Extracted material ::
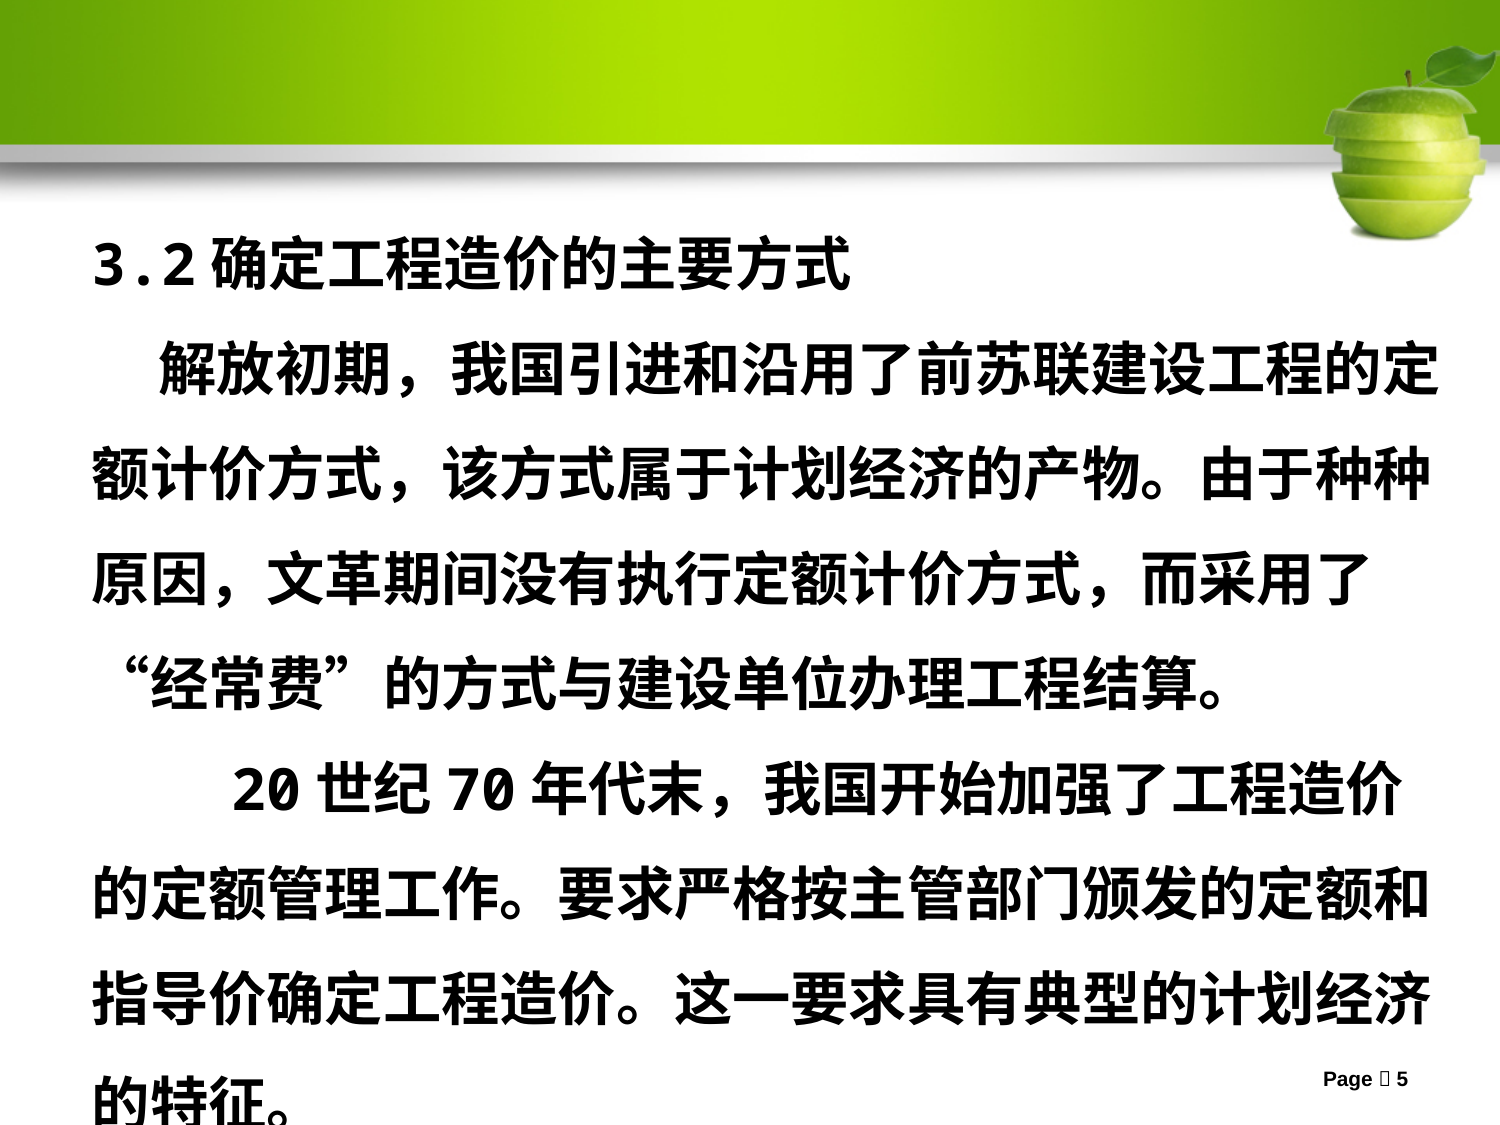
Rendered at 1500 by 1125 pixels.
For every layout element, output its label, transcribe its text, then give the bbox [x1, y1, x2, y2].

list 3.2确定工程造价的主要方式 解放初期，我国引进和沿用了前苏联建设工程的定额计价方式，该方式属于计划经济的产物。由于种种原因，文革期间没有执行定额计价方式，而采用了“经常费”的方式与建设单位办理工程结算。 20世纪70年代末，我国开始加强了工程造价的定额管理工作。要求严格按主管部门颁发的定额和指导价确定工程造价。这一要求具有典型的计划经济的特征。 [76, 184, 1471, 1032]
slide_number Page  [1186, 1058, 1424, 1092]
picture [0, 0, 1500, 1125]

Work required ::
The reply must consist of the records, repeated exactly, minus any images.

Solution to the problem ::
Rendered at 1500 by 1125 pixels.
For every layout element, output its label, transcribe its text, then give the bbox [x1, y1, x2, y2].

list 3.2确定工程造价的主要方式 解放初期，我国引进和沿用了前苏联建设工程的定额计价方式，该方式属于计划经济的产物。由于种种原因，文革期间没有执行定额计价方式，而采用了“经常费”的方式与建设单位办理工程结算。 20世纪70年代末，我国开始加强了工程造价的定额管理工作。要求严格按主管部门颁发的定额和指导价确定工程造价。这一要求具有典型的计划经济的特征。 [76, 184, 1471, 1032]
slide_number Page  [1186, 1058, 1424, 1092]
picture [0, 0, 1500, 1125]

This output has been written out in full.